_TASK INPUTS_.
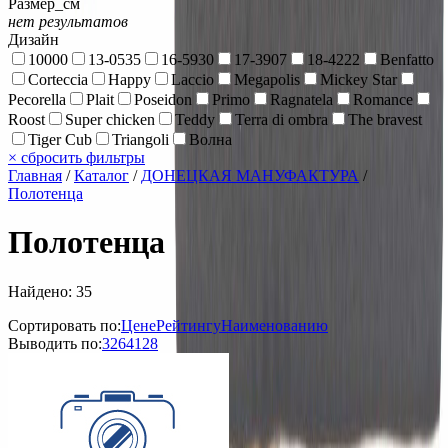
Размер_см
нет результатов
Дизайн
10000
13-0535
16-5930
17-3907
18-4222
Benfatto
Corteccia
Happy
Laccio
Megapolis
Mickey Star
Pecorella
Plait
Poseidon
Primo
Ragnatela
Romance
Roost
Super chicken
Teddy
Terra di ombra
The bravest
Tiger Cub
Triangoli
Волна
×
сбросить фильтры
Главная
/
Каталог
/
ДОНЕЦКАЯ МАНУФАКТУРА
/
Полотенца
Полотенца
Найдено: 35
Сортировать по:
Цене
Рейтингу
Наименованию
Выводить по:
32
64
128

---

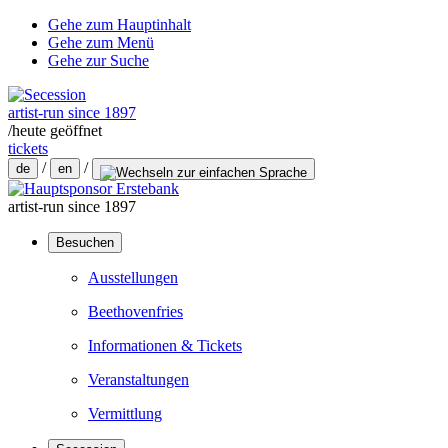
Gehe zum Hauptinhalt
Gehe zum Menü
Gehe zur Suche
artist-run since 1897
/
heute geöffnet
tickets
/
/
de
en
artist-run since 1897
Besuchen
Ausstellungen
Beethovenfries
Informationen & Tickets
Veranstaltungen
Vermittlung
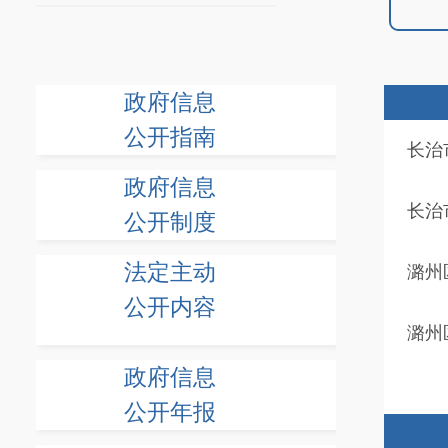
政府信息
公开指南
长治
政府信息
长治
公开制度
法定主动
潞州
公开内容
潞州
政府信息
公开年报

...

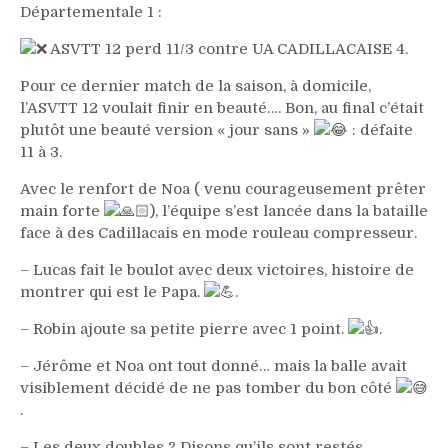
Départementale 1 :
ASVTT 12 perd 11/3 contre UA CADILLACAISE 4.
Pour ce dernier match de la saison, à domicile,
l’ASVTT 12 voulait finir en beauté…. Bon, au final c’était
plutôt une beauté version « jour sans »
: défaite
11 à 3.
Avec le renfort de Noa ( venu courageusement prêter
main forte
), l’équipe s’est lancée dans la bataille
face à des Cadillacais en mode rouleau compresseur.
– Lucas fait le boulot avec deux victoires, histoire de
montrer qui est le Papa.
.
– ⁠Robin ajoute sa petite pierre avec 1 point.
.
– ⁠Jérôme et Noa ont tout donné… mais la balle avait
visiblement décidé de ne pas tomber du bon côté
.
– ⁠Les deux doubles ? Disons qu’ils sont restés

_WHAT YOU SHOULD DO_.
Show every line of the records that contains the string "Gehe".

_ANSWER BOX_.
Gehe zum Hauptinhalt
Gehe zum Menü
Gehe zur Suche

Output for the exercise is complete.